February 28, 2011
Sr. Helen Hadcock explains the meaning of the San Damiano Cross.


Sr. Helen Hadcock explains the meaning of the San Damiano Cross.


Before his conversion, St. Francis of Assisi was a young man with a generous heart. Unlike his parents, he yearned for more than money. Life was too short to be spent acquiring material wealth.

So Francis began to pray and search for God in his daily life. He began walking in the forested areas near Assisi, Italy, and discovered abandoned, dilapidated chapels. He would stop and pray.

One day, while praying before the icon of the crucified Christ at San Damiano Church, the eyes of the icon opened and the head nodded forward toward Francis. From the cross Jesus spoke in a clear and tender voice, “Francis, don’t you see that my house is falling into ruin? Go, then and rebuild it for me.”

The original cross, about six feet tall by four feet wide, is a painting on linen glued to walnut. The cross emphasizes the divinity of Christ and is inspired by John’s Gospel. An unknown Syrian monk painted it in the 11th century. It presently hangs in the Basilica of Saint Clare in Assisi. Franciscans cherish this cross as the symbol of their mission from God.

Currently Edmonton’s Franciscan Sisters of the Atonement are holding a series of workshops about the cross at the Franciscan Centre, 11035-92 St.

During the first session on Feb. 16, Sister Helen Hadcock, the centre’s director, gave each participant a small replica of the San Damiano Cross and explained the myriad details on the crucifix and their meaning.

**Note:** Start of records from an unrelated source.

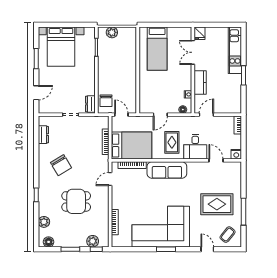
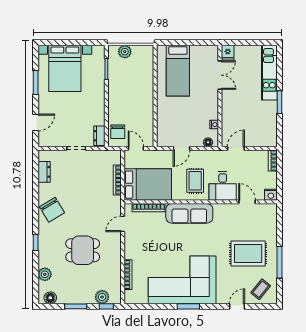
double door: (193, 52) -> (220, 75), swing flipped
kitchen counter: (200, 82) -> (228, 110), removed
chair: (61, 165) -> (52, 210), moved
door: (207, 249) -> (237, 306), hinge flipped

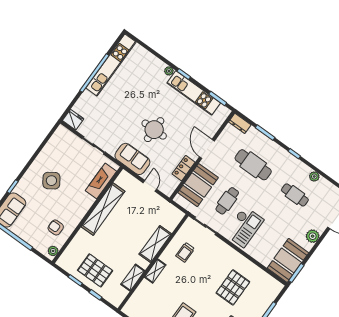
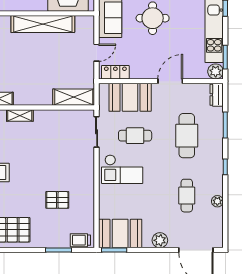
plant: (223, 112) -> (216, 71), added
locker: (184, 168) -> (115, 72), moved
shelving: (155, 244) -> (74, 97), moved
trolley: (185, 252) -> (80, 240), moved
pallet: (233, 287) -> (57, 200), width x0.67, depth x0.71

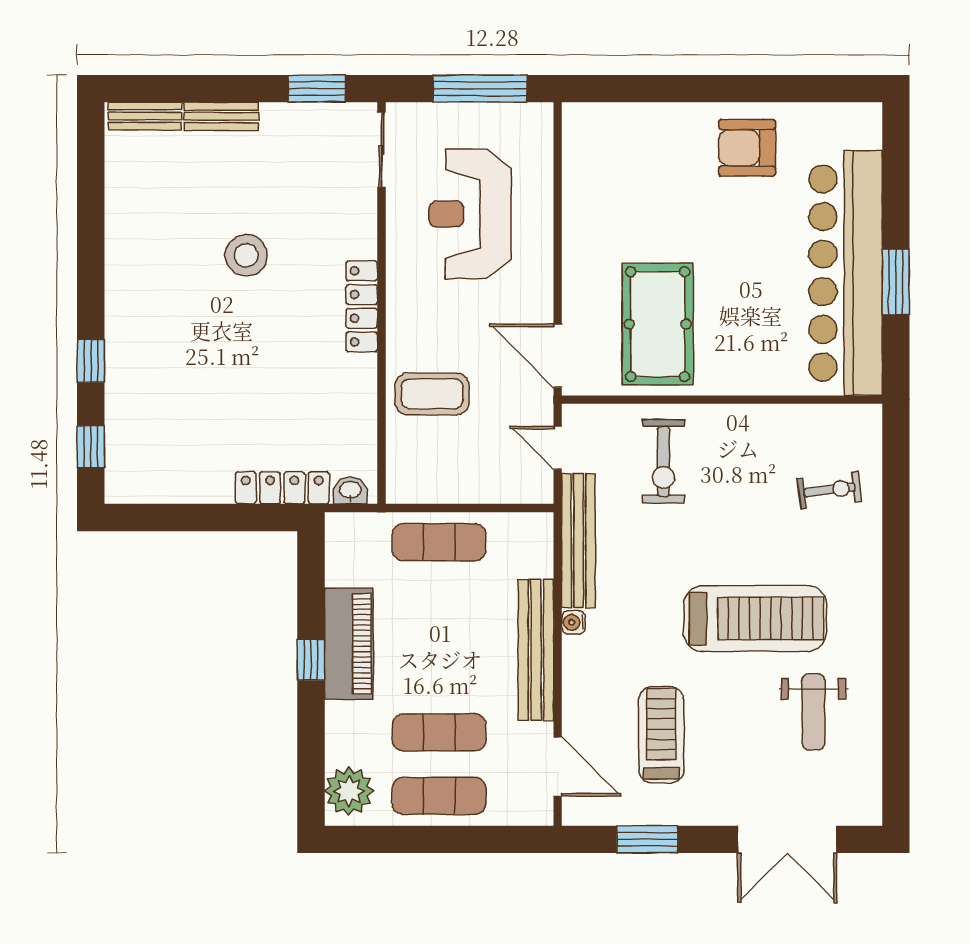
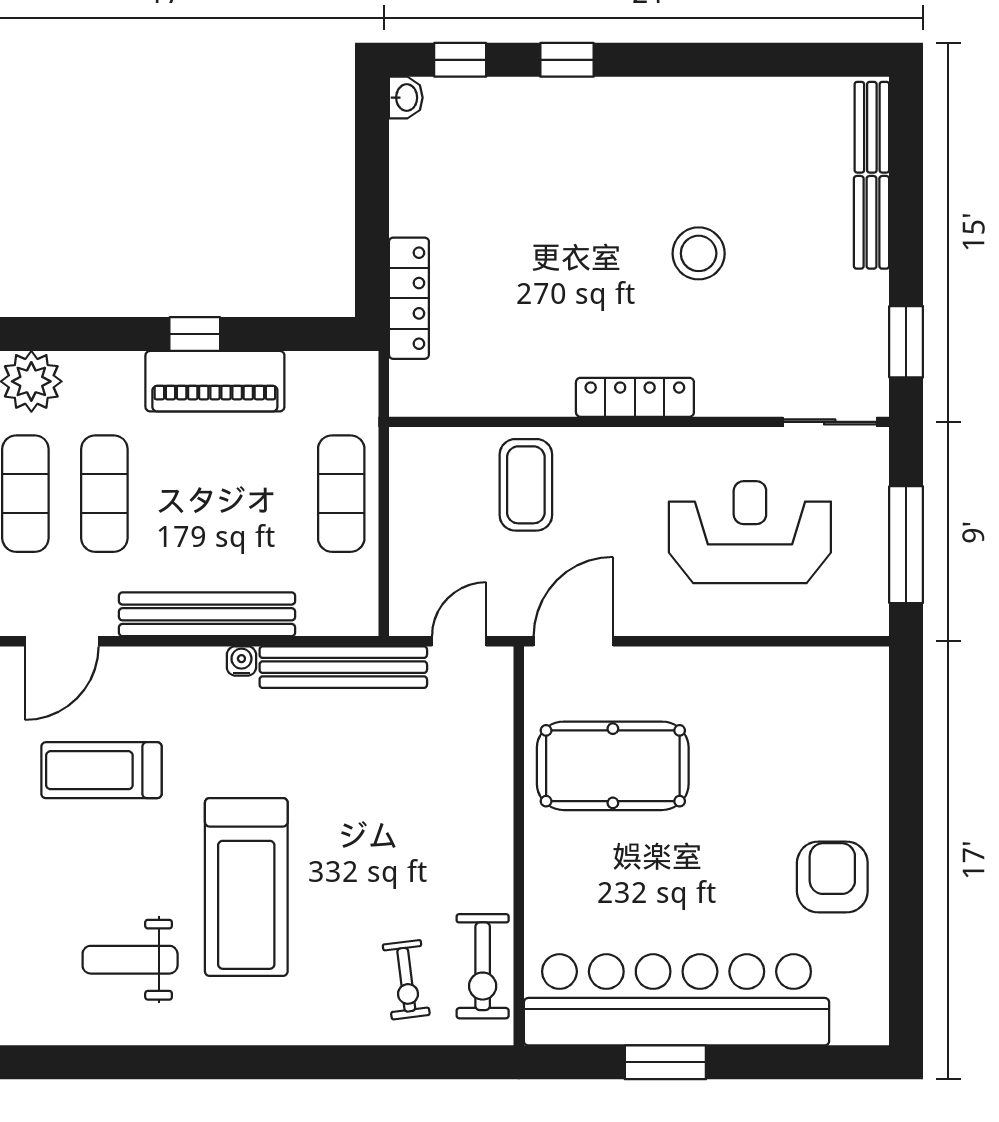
exercise bike: (664, 461) -> (483, 966), moved, turned -90
washbasin: (350, 490) -> (406, 98), moved
treadmill: (661, 735) -> (101, 770), turned 180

The cross is of a type sometimes called an icon cross because besides the main figure, it contains images of other saints and people related to Christ’s crucifixion. It was one of a number of crosses painted with similar figures at the time with the purpose of teaching the meaning of the crucifixion and thereby strengthening the faith of the people.


“The reason why I’m holding these sessions is that part of our charism of atonement is helping individuals to become at one with themselves, at one with God and at one with their neighbours,” Hadcock said in an interview.

San Damiano Cross

San Damiano Cross

‘“It’s to help people grow in their faith, grow in their knowledge of God in their daily lives.”

Following his encounter with Jesus at San Damiano Chapel, Francis awakened to a new fervour to imitate the crucified Christ. He had found his purpose in life. He began to repair San Damiano and other dilapidated chapels in the area.

Slowly he began to realize that the crucified Lord was asking him to repair the universal Church. The Church had become wealthy and powerful and Francis’ mission involved calling Church leaders and members to Gospel simplicity and to imitate Christ.

For Francis, it began by serving lepers and poor people with dignity as he himself embraced a life of poverty. He preached in churches and on the streets about the necessity to follow Jesus Christ. Other men were attracted to the poor man of Assisi and thus Francis founded the Franciscan order. Women too were attracted to his preaching and sought a life of prayer and service to the poor.

Franciscans treasure the San Damiano Cross because it symbolizes their mission from God to commit their lives and resources to renew and rebuild the Church in the power of God.


“The cross is important because it brings you into the presence of God,” explained Hadcock. “When you meditate upon the icon you get to know who Jesus Christ is, you get to know of his suffering, of his tremendous love and what a teacher he was.”

Jesus Christ is represented both as wounded and strong on the cross. He stands upright and resolute, projecting the life of divine nature in a body pierced by nails in the hands and feet, by the crown of thorns on his head, and by the soldier’s lance in his side.

“This is not the agonizing Jesus,” said Hadcock. “It’s a Jesus who is in control, confident and unafraid.”

The next largest figures on the icon are the five witnesses of the crucifixion: on the left are the Virgin Mary and St. John the Evangelist, to whom Jesus entrusted his mother. On the right are St. Mary Magdalene, Mary, mother of James, and the centurion who in Mark’s Gospel proclaims, “Truly this is the Son of God.”

Ten of Jesus’ Apostles do not appear on the icon because they were hiding during the crucifixion.

During the session, Hadcock asked participants where they would place themselves during the crucifixion. The sister said she would probably place herself with the 10. Others said they would place themselves right beside Jesus.

Other sessions on the San Damiano Cross will be held Feb. 26 from 1 to 3 p.m. and March 2 from 1 to 2 p.m.